[TEXT SHOWN]
College Students and Mental Health

College Students and Mental Health

On 11 Oct 2016, in mental health

By Karen Vaughn, MEd, LPC, CEAP, SAP

The birds and the bees, drinking, drug use, campus safety – these are all important issues to discuss with college students. But how many people have a frank discussion with their college student about mental illness and how to stay mentally healthy? The National Alliance on Mental Illness reports that 75% of mental health issues begin by young adult age. Research shows that one in four students has a diagnosable illness, 40% do not seek help, 80% feel overwhelmed by their responsibilities and 50% felt so anxious that they struggled in school. Suicide is the second leading cause of death among college age kids.

The stressors that accompany going away to college can be enormous. Every student can feel stressed sometimes and it is normal for students to feel down on occasion. But the transition of moving away from home, building personal relationships, balancing work and school life and academic responsibilities – these are extreme stressors that can exacerbate existing mental illnesses or trigger new ones. Does your student know when too much stress should be a reason for concern? Do they know how and where to get help if they become overwhelmed?

So, what should you tell your college student about mental illness?

First, make sure they understand that being nervous about going away and/or starting college is normal. The fears and the stress that go along with the unknown can be intense. When most kids go to college they want to feel mature enough to handle being away, so they may not want to confide that they are missing mom and dad. Tell them that being homesick is normal and not a sign of weakness.

[EXTRACTED DATA]
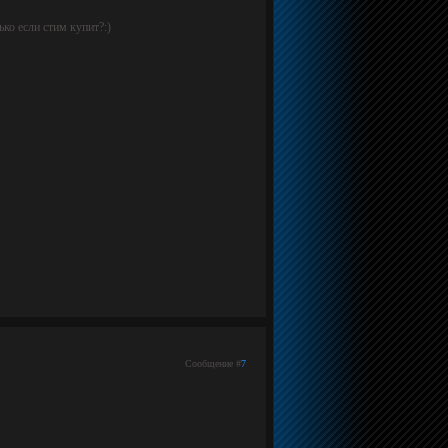
ко если стим купит?:)
Сообщение #
7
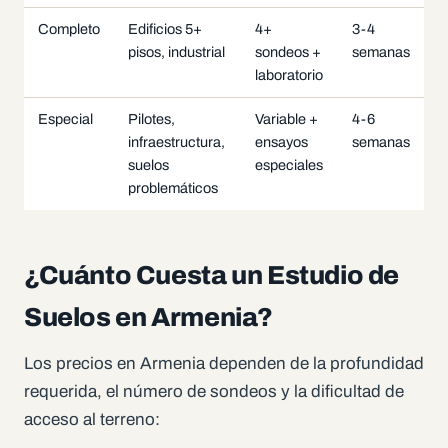
Completo
Edificios 5+
4+
3-4
pisos, industrial
sondeos +
semanas
laboratorio
Especial
Pilotes,
Variable +
4-6
infraestructura,
ensayos
semanas
suelos
especiales
problemáticos
¿Cuánto Cuesta un Estudio de
Suelos en Armenia?
Los precios en Armenia dependen de la profundidad
requerida, el número de sondeos y la dificultad de
acceso al terreno:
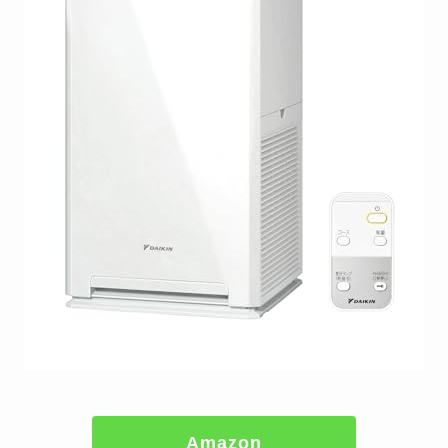
Amazon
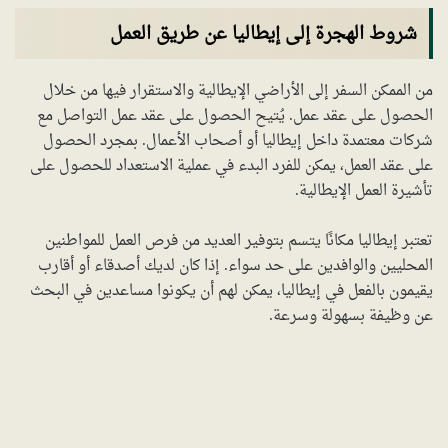
شروط الهجرة إلى إيطاليا عن طريق العمل
من الممكن السفر إلى الأراضي الإيطالية والاستقرار فيها من خلال
الحصول على عقد عمل. يُتيح الحصول على عقد عمل التواصل مع
شركات معتمدة داخل إيطاليا أو أصحاب الأعمال. بمجرد الحصول
على عقد العمل، يمكن للفرد البدء في عملية الاستعداد للحصول على
تأشيرة العمل الإيطالية.
تعتبر إيطاليا مكانًا يتسم بتوفير العديد من فرص العمل للمواطنين
المحليين والوافدين على حد سواء. إذا كان لديك أصدقاء أو أقارب
يقيمون بالفعل في إيطاليا، يمكن لهم أن يكونوا مساعدين في البحث
عن وظيفة بسهولة وسرعة.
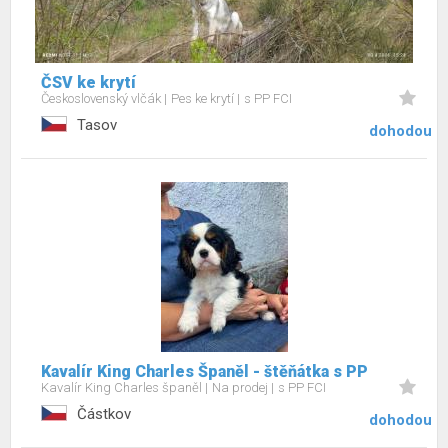
ČSV ke krytí
Československý vlčák
Pes ke krytí
s PP FCI
Tasov
dohodou
Kavalír King Charles Španěl - štěňátka s PP
Kavalír King Charles španěl
Na prodej
s PP FCI
Částkov
dohodou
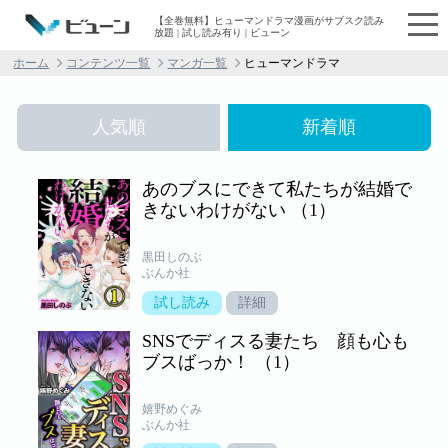
【全巻無料】ヒューマンドラマ漫画がサブスク読み
放題 | 試し読み有り | ビューン
ホーム
コンテンツ一覧
マンガ一覧
ヒューマンドラマ
人気順
新着順
あのブスにできて私たちが結婚で
きないわけがない （1）
黒田しのぶ
ぶんか社
試し読み
詳細
SNSでディスる妻たち 顔も心も
ブスばっか！ （1）
嬉野めぐみ
ぶんか社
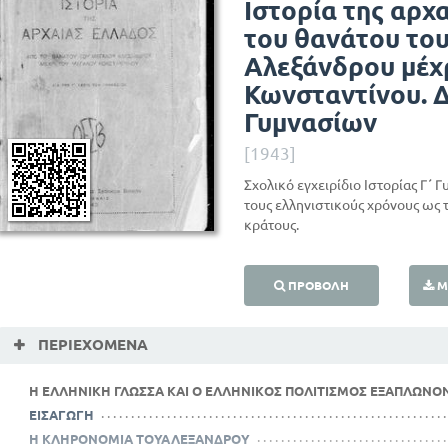
Ιστορία της αρχ
του θανάτου το
Αλεξάνδρου μέχ
Κωνσταντίνου. Δ
Γυμνασίων
[1943]
Σχολικό εγχειρίδιο Ιστορίας Γ΄ 
τους ελληνιστικούς χρόνους ως
κράτους.
ΠΡΟΒΟΛΉ
Μ
ΠΕΡΙΕΧΌΜΕΝΑ
Η ΕΛΛΗΝΙΚΗ ΓΛΩΣΣΑ ΚΑΙ Ο ΕΛΛΗΝΙΚΟΣ ΠΟΛΙΤΙΣΜΟΣ ΕΞΑΠΛΩΝΟΝΤ
ΕΙΣΑΓΩΓΗ
Η ΚΛΗΡΟΝΟΜΙΑ ΤΟΥΑΛΕΞΑΝΔΡΟΥ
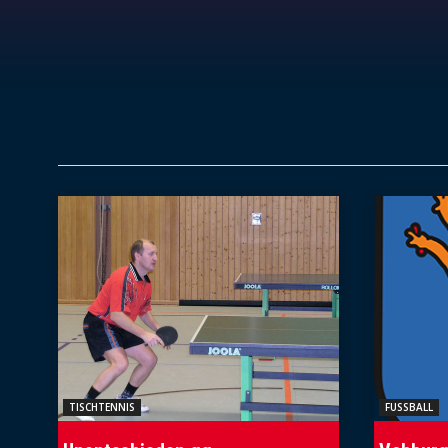
TISCHTENNIS
FUSSBALL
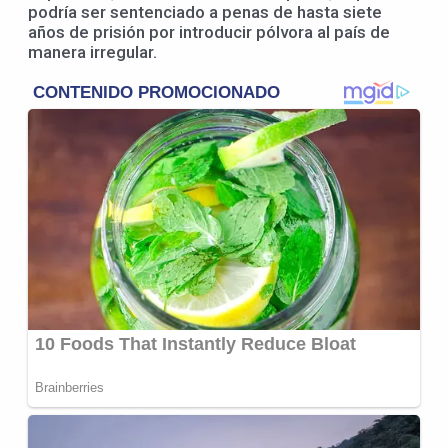
podría ser sentenciado a penas de hasta siete
años de prisión por introducir pólvora al país de
manera irregular.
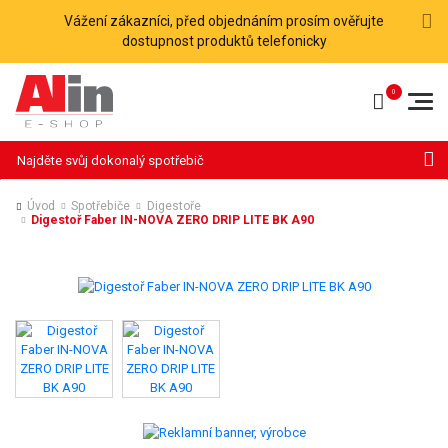
Vážení zákazníci, před objednáním prosím ověřujte
dostupnost produktů telefonicky
Hledat
Úvod
Spotřebiče
Digestoře
Digestoř Faber IN-NOVA ZERO DRIP LITE BK A90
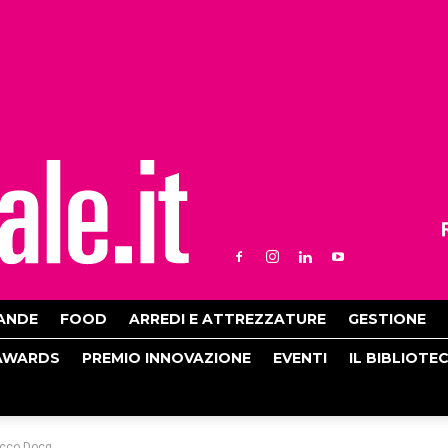
ANDE
FOOD
ARREDI E ATTREZZATURE
GESTIONE
AWARDS
PREMIO INNOVAZIONE
EVENTI
IL BIBLIOTE
ecco Docg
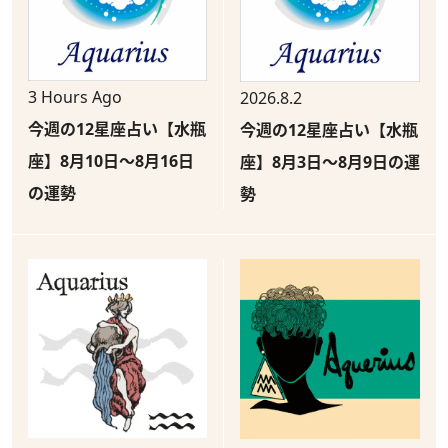
3 Hours Ago
2026.8.2
今週の12星座占い【水瓶
今週の12星座占い【水瓶
座】8月10日～8月16日
座】8月3日～8月9日の運
の運勢
勢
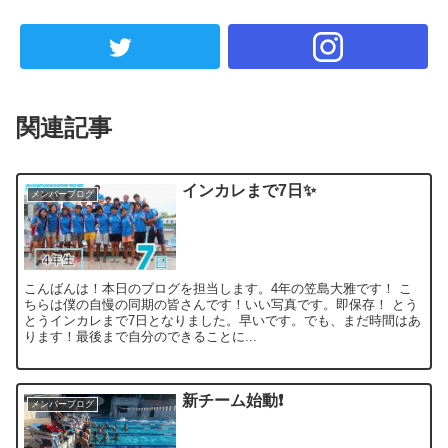
関連記事
インカレまで7日✨
メンバーブログ
こんばんは！本日のブログを担当します。4年の笠島大雅です！ こ
ちらは僕の自慢の同期の皆さんです！いい写真です。即保存！ とう
とうインカレまで7日となりました。早いです。でも、まだ時間はあ
ります！最後まで自分のできることに...
新チーム始動❗️
メンバーブログ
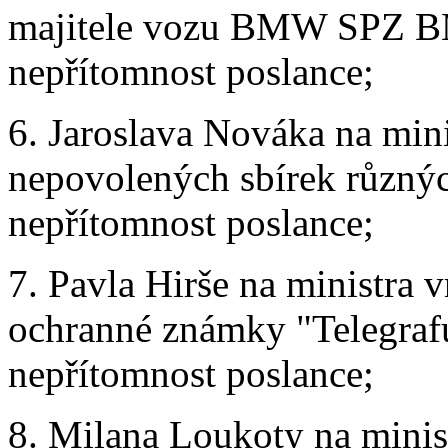
majitele vozu BMW SPZ BMV
nepřítomnost poslance;
6. Jaroslava Nováka na mini
nepovolených sbírek různých
nepřítomnost poslance;
7. Pavla Hirše na ministra 
ochranné známky "Telegrafu
nepřítomnost poslance;
8. Milana Loukoty na mini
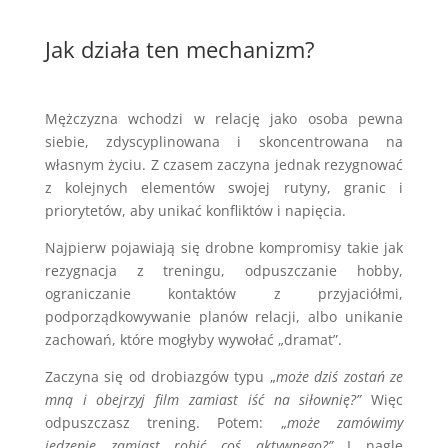
Jak działa ten mechanizm?
Mężczyzna wchodzi w relację jako osoba pewna
siebie, zdyscyplinowana i skoncentrowana na
własnym życiu. Z czasem zaczyna jednak rezygnować
z kolejnych elementów swojej rutyny, granic i
priorytetów, aby unikać konfliktów i napięcia.
Najpierw pojawiają się drobne kompromisy takie jak
rezygnacja z treningu, odpuszczanie hobby,
ograniczanie kontaktów z przyjaciółmi,
podporządkowywanie planów relacji, albo unikanie
zachowań, które mogłyby wywołać „dramat”.
Zaczyna się od drobiazgów typu „
może dziś zostań ze
mną i obejrzyj film zamiast iść na siłownię?”
Więc
odpuszczasz trening. Potem: „
może zamówimy
jedzenie zamiast robić coś aktywnego?”
I nagle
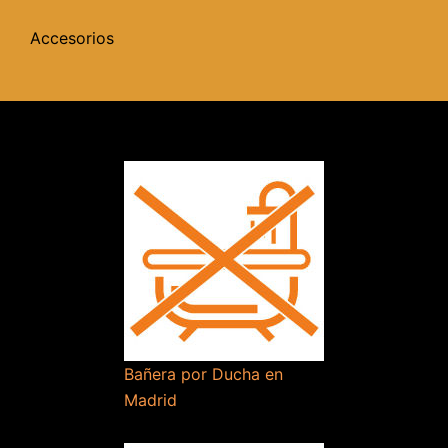
Accesorios
Bañera por Ducha en
Madrid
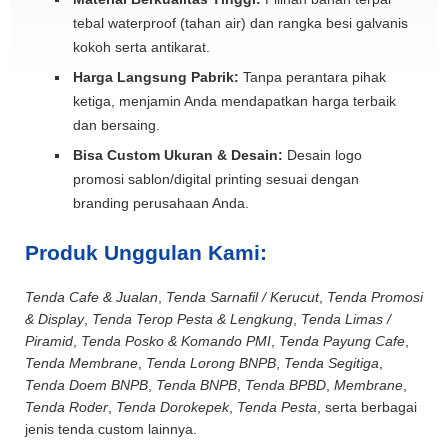
tebal waterproof (tahan air) dan rangka besi galvanis
kokoh serta antikarat.
Harga Langsung Pabrik:
Tanpa perantara pihak
ketiga, menjamin Anda mendapatkan harga terbaik
dan bersaing.
Bisa Custom Ukuran & Desain:
Desain logo
promosi sablon/digital printing sesuai dengan
branding perusahaan Anda.
Produk Unggulan Kami:
Tenda Cafe & Jualan
,
Tenda Sarnafil / Kerucut
,
Tenda Promosi
& Display
,
Tenda Terop Pesta & Lengkung
,
Tenda Limas /
Piramid
,
Tenda Posko & Komando PMI
,
Tenda Payung Cafe
,
Tenda Membrane
,
Tenda Lorong BNPB
,
Tenda Segitiga
,
Tenda Doem BNPB
,
Tenda BNPB
,
Tenda BPBD
,
Membrane
,
Tenda Roder
,
Tenda Dorokepek
,
Tenda Pesta
, serta berbagai
jenis tenda custom lainnya.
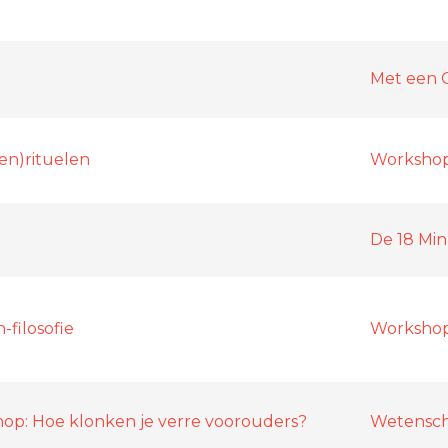
Met een 
en)rituelen
Worksho
De 18 Mi
filosofie
Worksho
hop: Hoe klonken je verre voorouders?
Wetensc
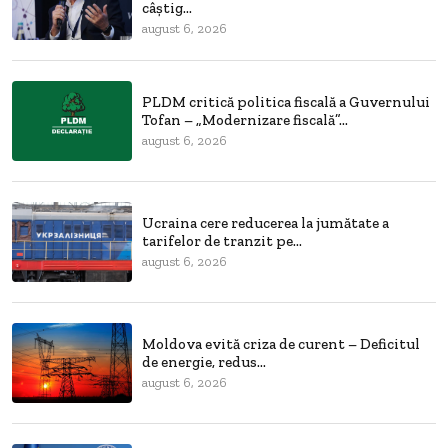
câștig...
august 6, 2026
PLDM critică politica fiscală a Guvernului
Tofan – „Modernizare fiscală”...
august 6, 2026
Ucraina cere reducerea la jumătate a
tarifelor de tranzit pe...
august 6, 2026
Moldova evită criza de curent – Deficitul
de energie, redus...
august 6, 2026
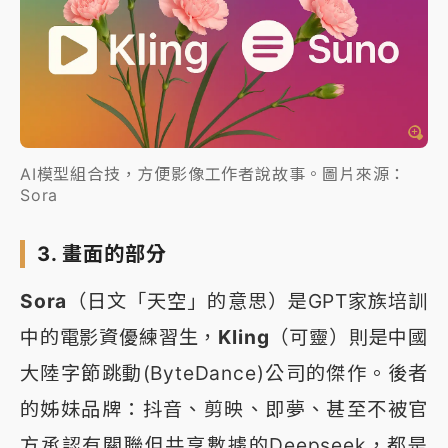
AI模型組合技，方便影像工作者說故事。圖片來源：
Sora
3. 畫面的部分
Sora
（日文「天空」的意思）是GPT家族培訓
中的電影資優練習生，
Kling
（可靈）則是中國
大陸字節跳動(ByteDance)公司的傑作。後者
的姊妹品牌：抖音、剪映、即夢、甚至不被官
方承認有關聯但共享數據的Deepseek，都是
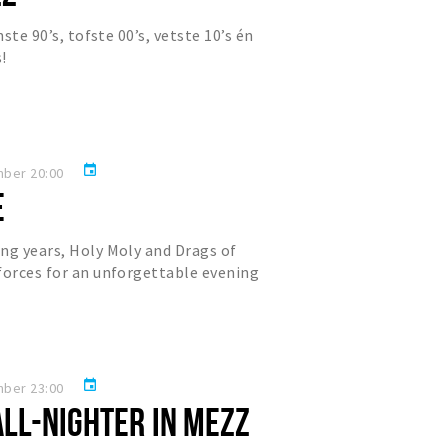
nste 90’s, tofste 00’s, vetste 10’s én
!
event
mber 20:00
E
ng years, Holy Moly and Drags of
forces for an unforgettable evening
very Saturday for Ch...
event
mber 23:00
 ALL-NIGHTER IN MEZZ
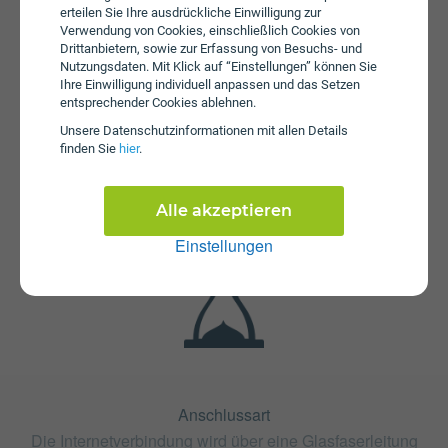
erteilen Sie Ihre ausdrückliche Einwilligung zur
Verwendung von Cookies, einschließlich Cookies von
Drittanbietern, sowie zur Erfassung von Besuchs- und
Nutzungsdaten. Mit Klick auf “Einstellungen” können Sie
Ihre Einwilligung individuell anpassen und das Setzen
entsprechender Cookies ablehnen.
Unsere Daten­schutz­informationen mit allen Details
Fristen
finden Sie
hier
.
Der Tarif spusu Glasfaser SpeedConnect 600 ist ohne
Bindung oder mit 24 Monaten Bindung erhältlich. Die
Kündigungsfrist beträgt 1 Monat.
Alle akzeptieren
Einstellungen
Anschlussart
Die Internetverbindung wird über eine Glasfaserleitung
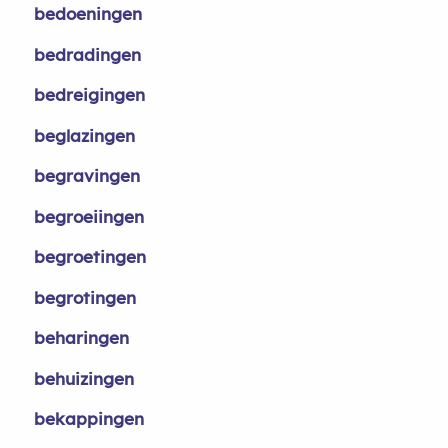
bedoeningen
bedradingen
bedreigingen
beglazingen
begravingen
begroeiingen
begroetingen
begrotingen
beharingen
behuizingen
bekappingen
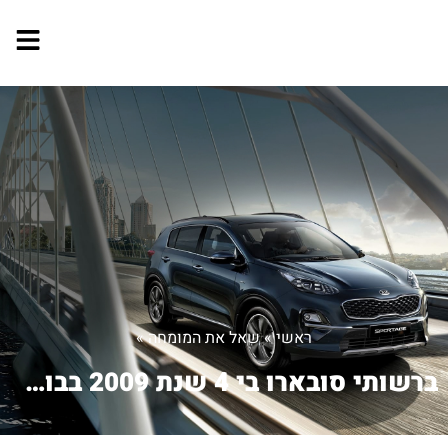
ראשי
»
שאל את המומחה
»
ברשותי סובארו בי 4 שנת 2009 בבוקר כשא...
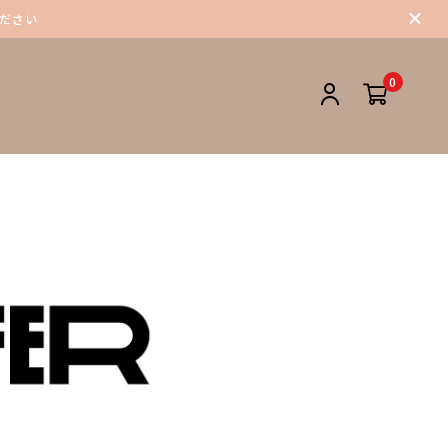
ください
0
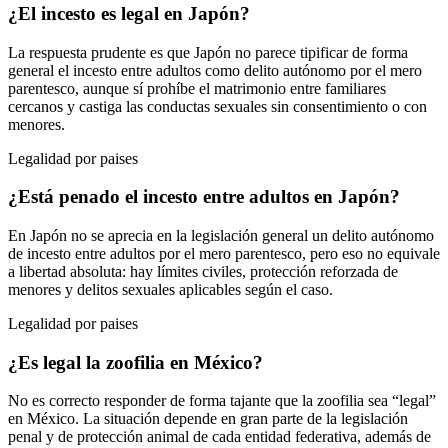
¿El incesto es legal en Japón?
La respuesta prudente es que Japón no parece tipificar de forma
general el incesto entre adultos como delito autónomo por el mero
parentesco, aunque sí prohíbe el matrimonio entre familiares
cercanos y castiga las conductas sexuales sin consentimiento o con
menores.
Legalidad por paises
¿Está penado el incesto entre adultos en Japón?
En Japón no se aprecia en la legislación general un delito autónomo
de incesto entre adultos por el mero parentesco, pero eso no equivale
a libertad absoluta: hay límites civiles, protección reforzada de
menores y delitos sexuales aplicables según el caso.
Legalidad por paises
¿Es legal la zoofilia en México?
No es correcto responder de forma tajante que la zoofilia sea “legal”
en México. La situación depende en gran parte de la legislación
penal y de protección animal de cada entidad federativa, además de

[EXERCISE TASKS]
a) In the article on college students and mental health, which organization reports that 75% of mental health issues begin by young adult age?
b) Extend the article on college students and mental health, beginning after its final sentence about homesickness.
The items placed after the article on college students and mental health are separate material and unrelated to it.

[SOLVED PROBLEMS]
a) The National Alliance on Mental Illness.

b)
Second, make sure they know the signs of common mental health issues that plague college campuses. The best way to describe this is to tell them that anything out of their character or to the extreme should be watched. For example, changes in sleep pattern such as sleeping much more or much less for no particular reason, changes in appetite, changes in mood such as being sad more often, not feeling like going places or doing things, not enjoying things that they normally enjoy, being more easily irritated or easily angered, having thoughts of harming themselves or someone else, having panic attacks, hearing voices and seeing things that are not there, confused thinking and/or difficulty concentrating. 

Third, let them know where they can go to get help. Make sure they know they can reach out to you. But because of the stigma attached to mental health and the need to be autonomous they may hesitate, so let them know that most college campuses have counseling centers for students. There are also community counseling centers in most cities and states. Tell them know how to access counseling through their health benefits if they are covered. Inform them about employee assistance programs (EAPs) that may be available through their employer if they work. Additional resources include 800-DONTCUT for referral and support for cutting and self-harm and 800-278-TALK for suicide prevention. The National Alliance on Mental Illness website is an excellent resource for information and resources.

Finally, stress the importance of getting help early! Mental illness does not get better with time. You want your college student to be prepared in every way to be successful and have a productive, fun and healthy college experience. As the parent and guardian, you must make sure you equip them with the tools they need to succeed.